**SHORT EXERCISE:** Continue the review of The Boondock Saints below, picking up after its final sentence and keeping the reviewer's voice.

The Boondock Saints Review
This set is comprised of Overnight, the documentary about Troy Duffy and a second disc of his infamous movie, The Boondock Saints. This review is therefore split into two parts:
The Boondock Saints
This movie is the first (and so far last) attempt at movie making by the bartender turned film maker Troy Duffy, the troubled history of which is chronicled in the documentary Overnight, reviewed below. Originally this movie was destined to have some big names attached to it such as Ben Affleck or Matt Damon, however for various reasons this film never got the backing it had originally attracted and was eventually produced as a fairly low budget production.
The film is set in Boston and follows two Irish dockers who believe they are acting in the name of God as they embark on a crusade to rid the City of all evil men. They are pursued by Inspecter Paul Smecker (played as a gay eccentric with great aplomb by Willem Dafoe) who along with most of the locals secretly admire the boys methods. The locals are so happy to see the wrong-doers wiped from their streets that they christen the boys “The Boondock Saints” because of their religious convictions. They way they dispense with many of their enemies is definitely not very saint-like and one can tell that Mr.Duffy has taken his influences from Tarantino amongst others. This is quite a violent movie with plenty of over the top blood and death scenes. As the Saints work their way through the Boston underground they join forces with a Mafia runner Rocco the “Funny Man” (played by David Della Rocco) and use his knowledge to target a major Mafia family in the area. In retaliation, the mafia hire “Il Duce” a mysterious hit-man (played by Billy Connelly, complete with “Oirish” accent)- someone even more deadly than the Saints themselves and makes for an action packed finale to the movie.

**RECORDS:**

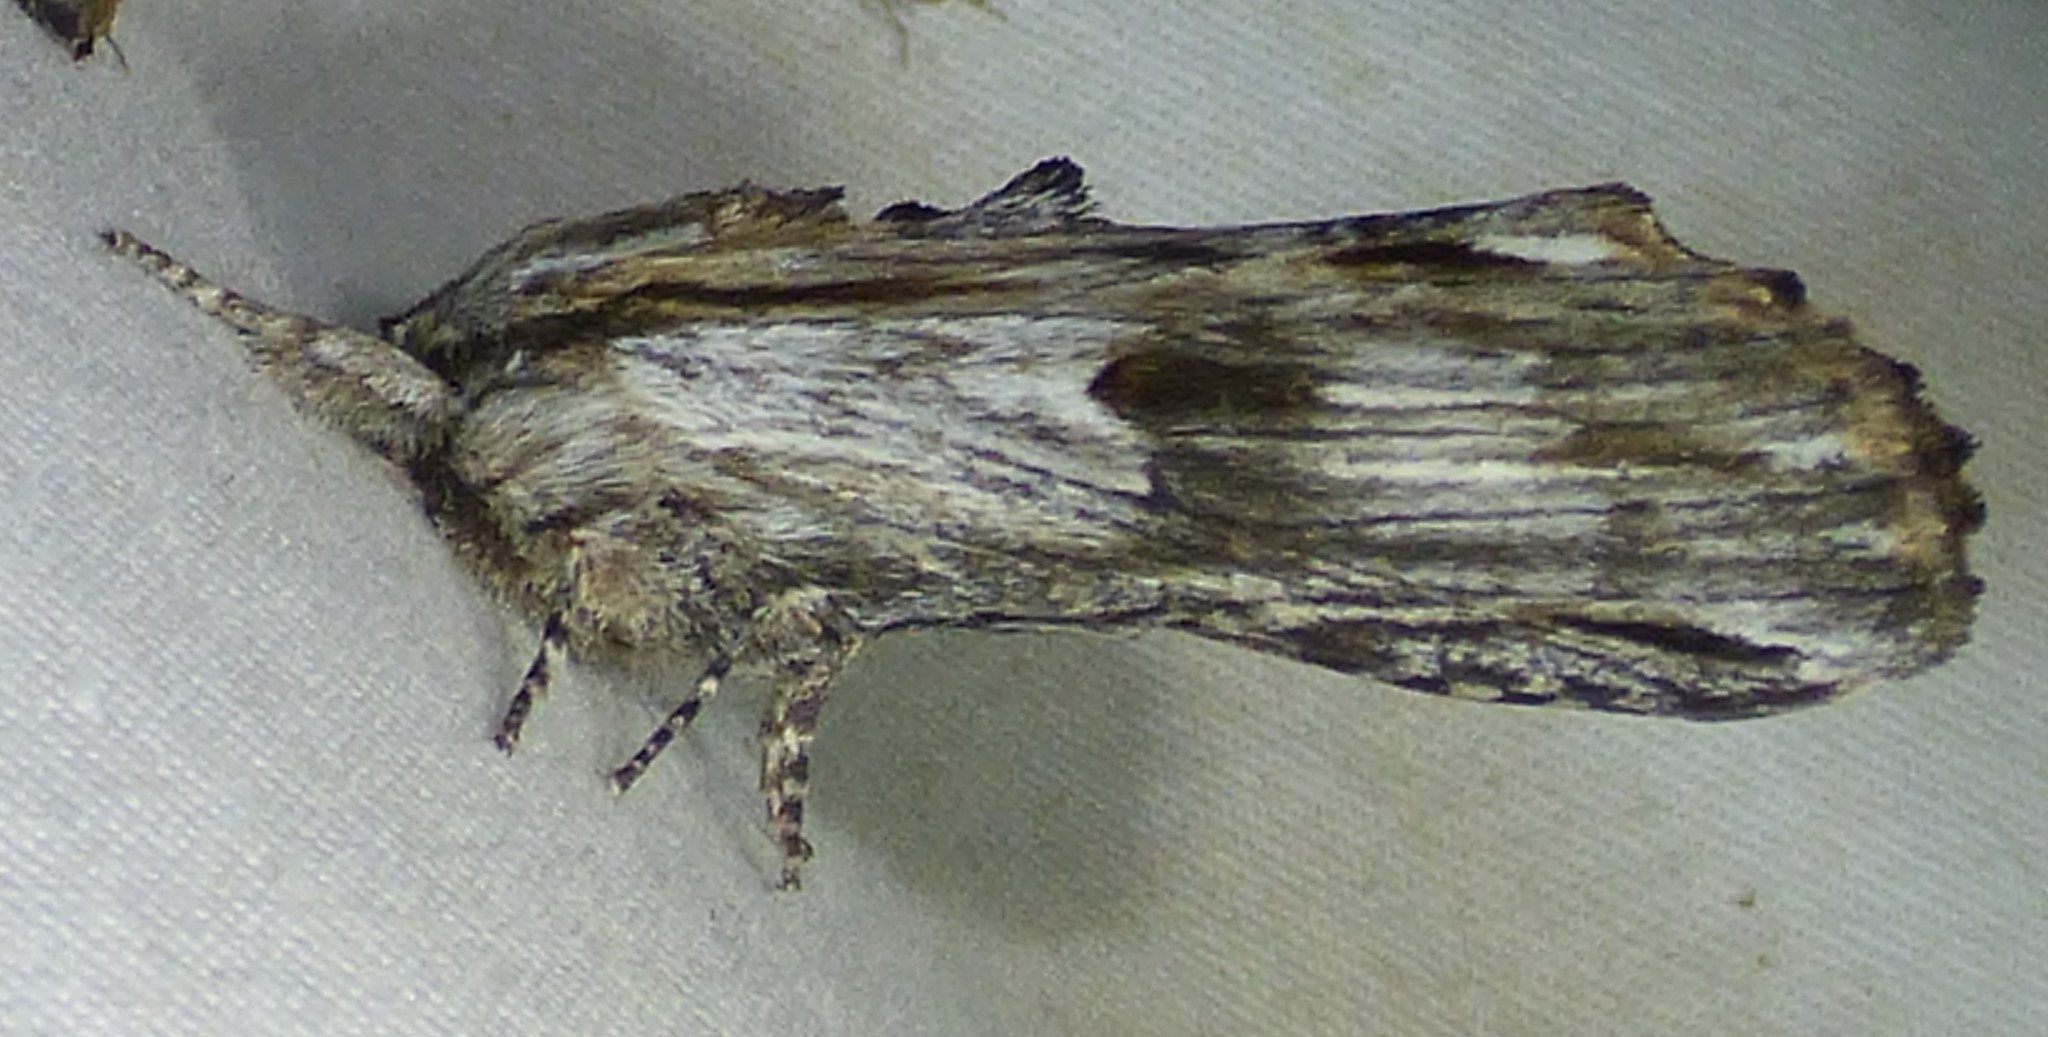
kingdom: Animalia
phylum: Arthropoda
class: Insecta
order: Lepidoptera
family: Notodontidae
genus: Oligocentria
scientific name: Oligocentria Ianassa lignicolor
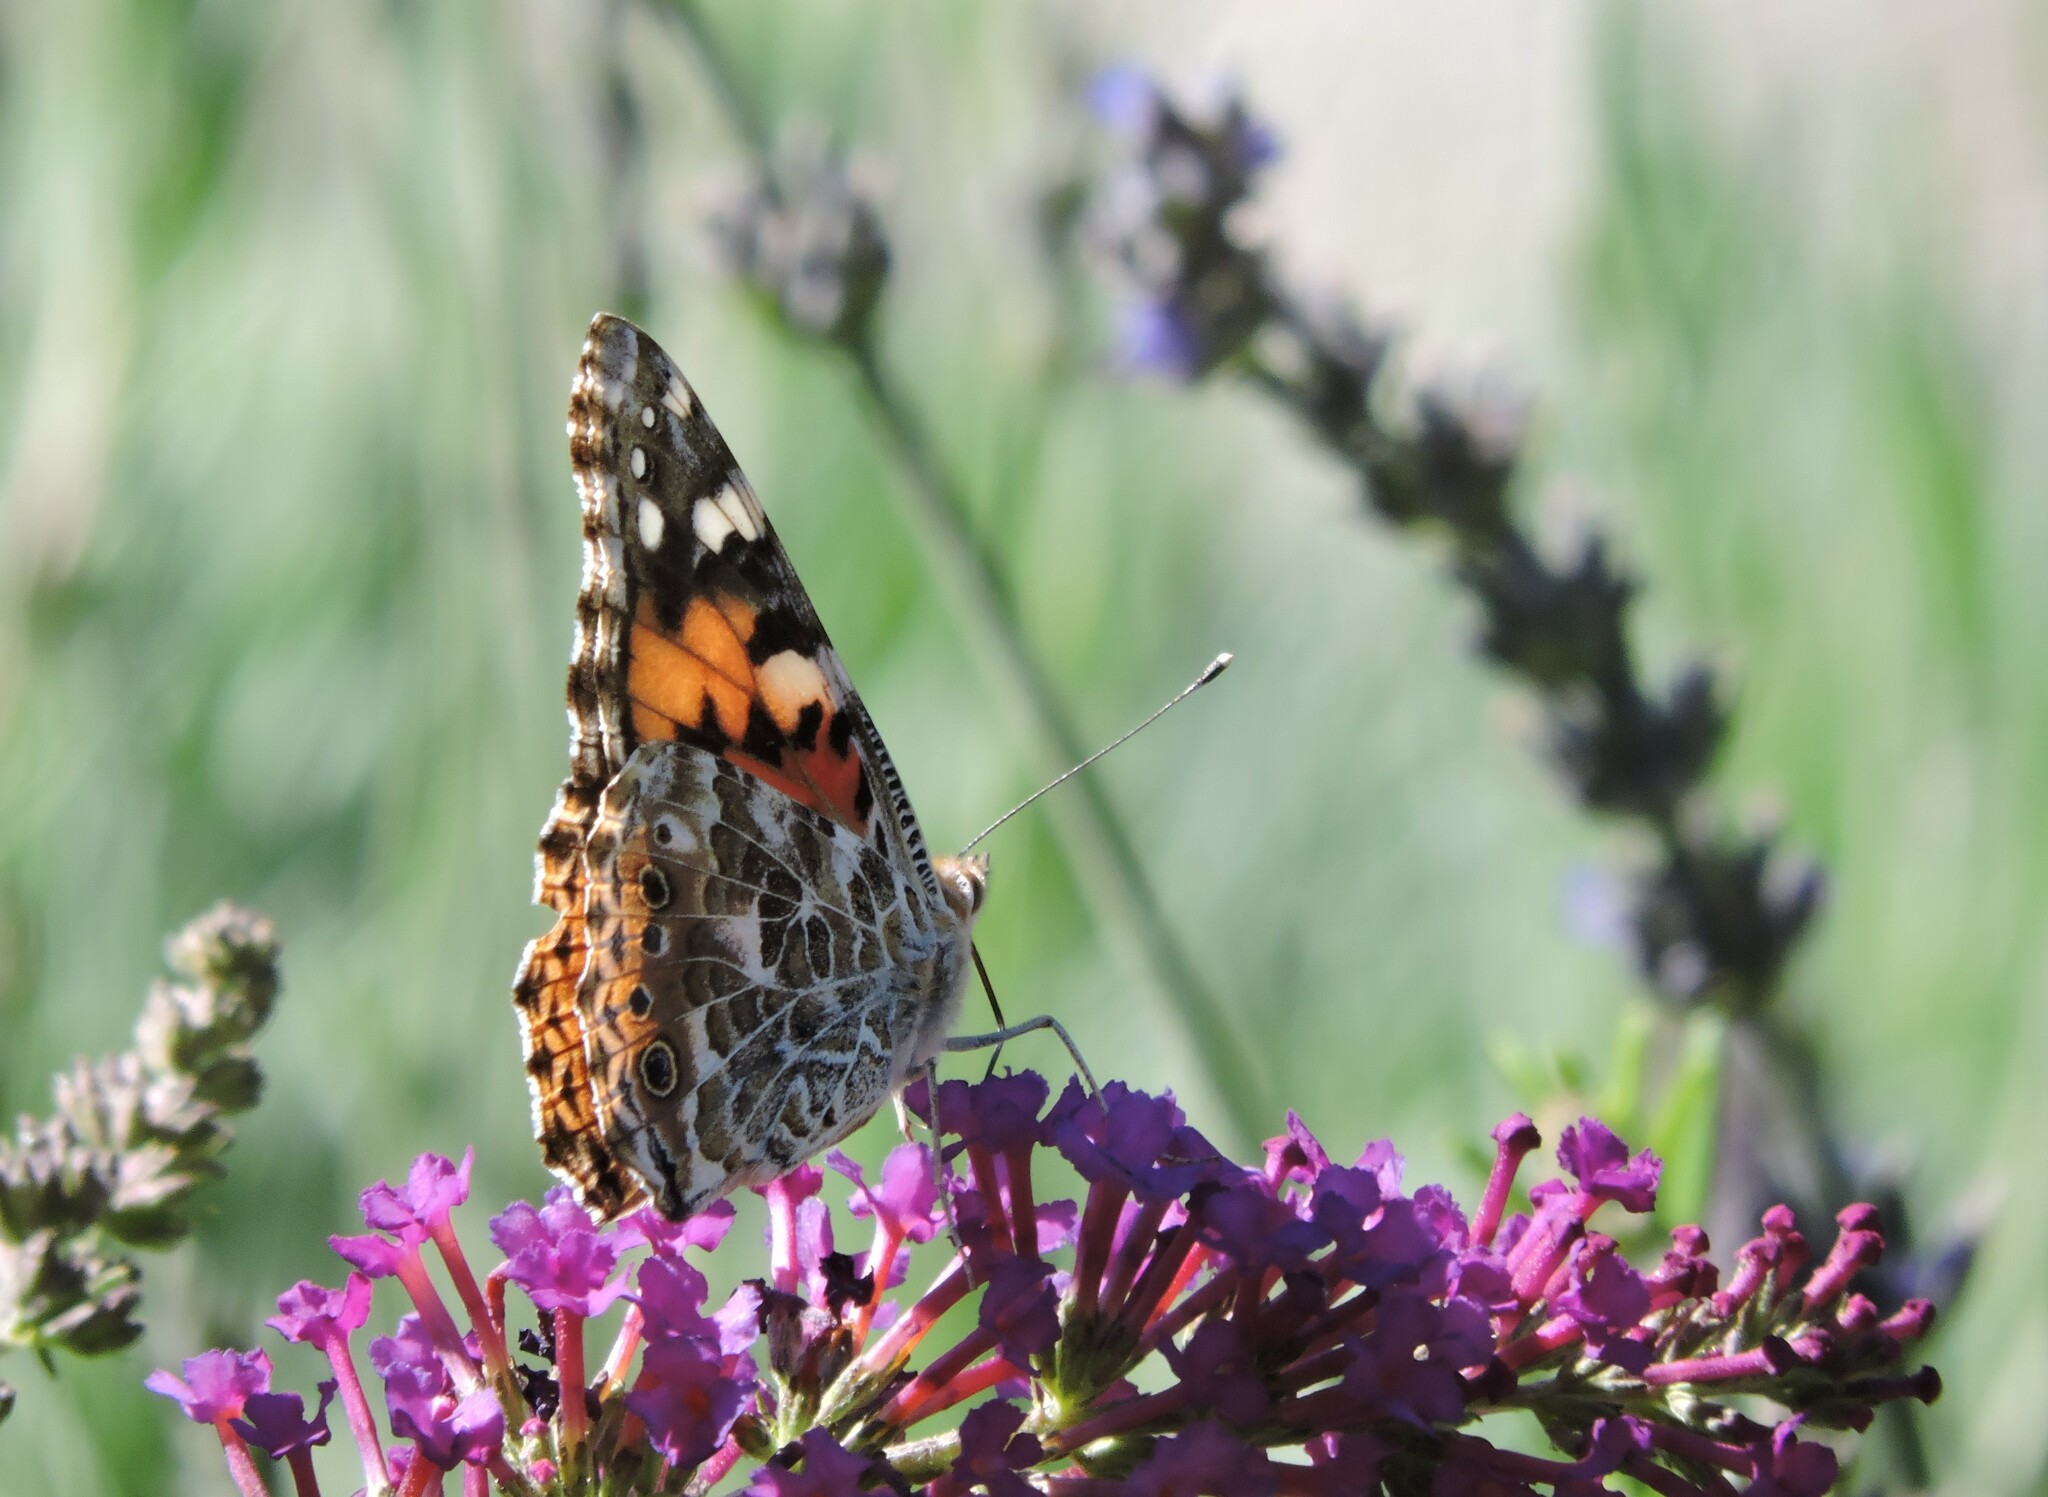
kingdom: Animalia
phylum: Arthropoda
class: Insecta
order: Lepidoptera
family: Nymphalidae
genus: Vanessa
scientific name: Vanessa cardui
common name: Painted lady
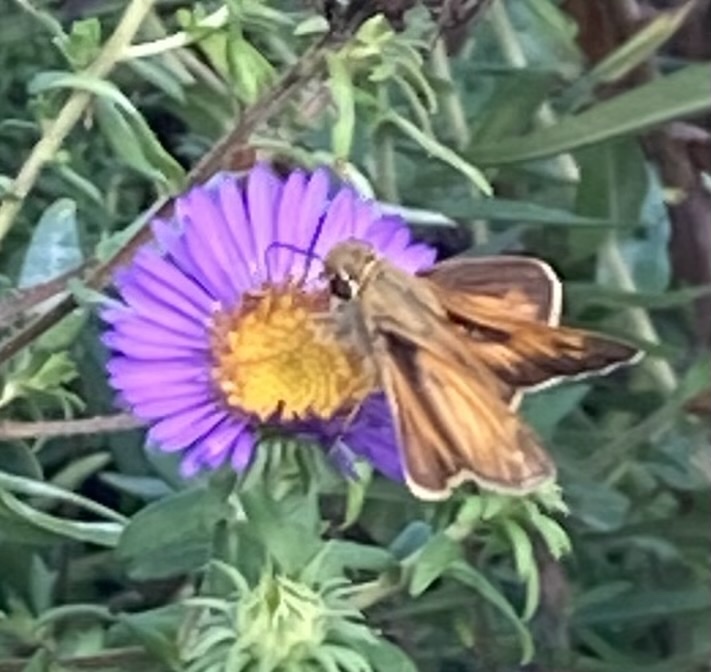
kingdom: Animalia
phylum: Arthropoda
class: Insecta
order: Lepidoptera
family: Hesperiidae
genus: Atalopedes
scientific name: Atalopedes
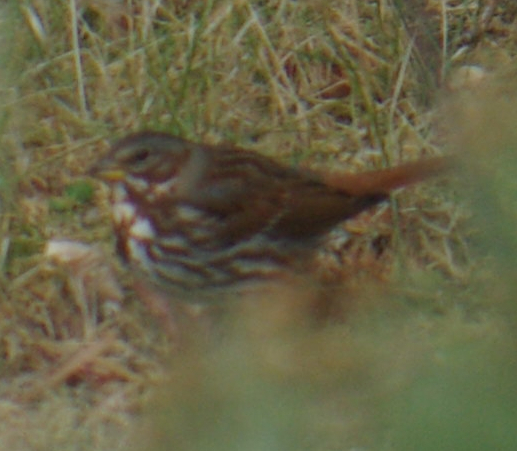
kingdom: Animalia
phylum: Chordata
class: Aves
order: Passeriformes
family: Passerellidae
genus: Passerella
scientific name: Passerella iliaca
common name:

**REPLY:**
I originally bought this movie on DVD when it was first released on R1 and admit to not particularly enjoying it first time round, so it was with some trepidation that I watched it all these years later. I was relieved that it wasn't as bad as I had remembered; indeed a quick scan of IMDB shows this film as having 7.8/10 with 21,327 votes so all of those people can't be wrong! It is certainly obvious in many places that this was Troy Duffy's first work - some of the acting by the main two characters wouldn't seem out of place in a pantomime and there are numerous implausible situations or parts of the plot that are never explained (such as why the boys can speak about 7 languages fluently yet work in the docks and live in a squat). On the other hand, as a first movie it definitely shows some potential for Mr. Duffy and I can see why there is talk of a Boondock 2. The movie was already elevated by the performances of the supporting cast (especially Willem Dafoe) and I can imagine that with a stronger line-up of main actors and a tighter script, this movie could do even better.
Overnight is a documentary about the rise and fall story of Troy Duffy, a Boston bartender who epitomised the American dream when his first screenplay attracted interest from Harvey Weinstein of Miramax. Weinstein agreed to allow Duffy to direct his own screenplay (The Boondock Saints) and give him a budget of $15 million dollars to make the movie. He also agreed a deal to allow Duffy to produce the soundtrack with his own band (The Breed) and even promised ownership of the bar where he worked. Duffy unfortunately prematurely started to believe his own hype.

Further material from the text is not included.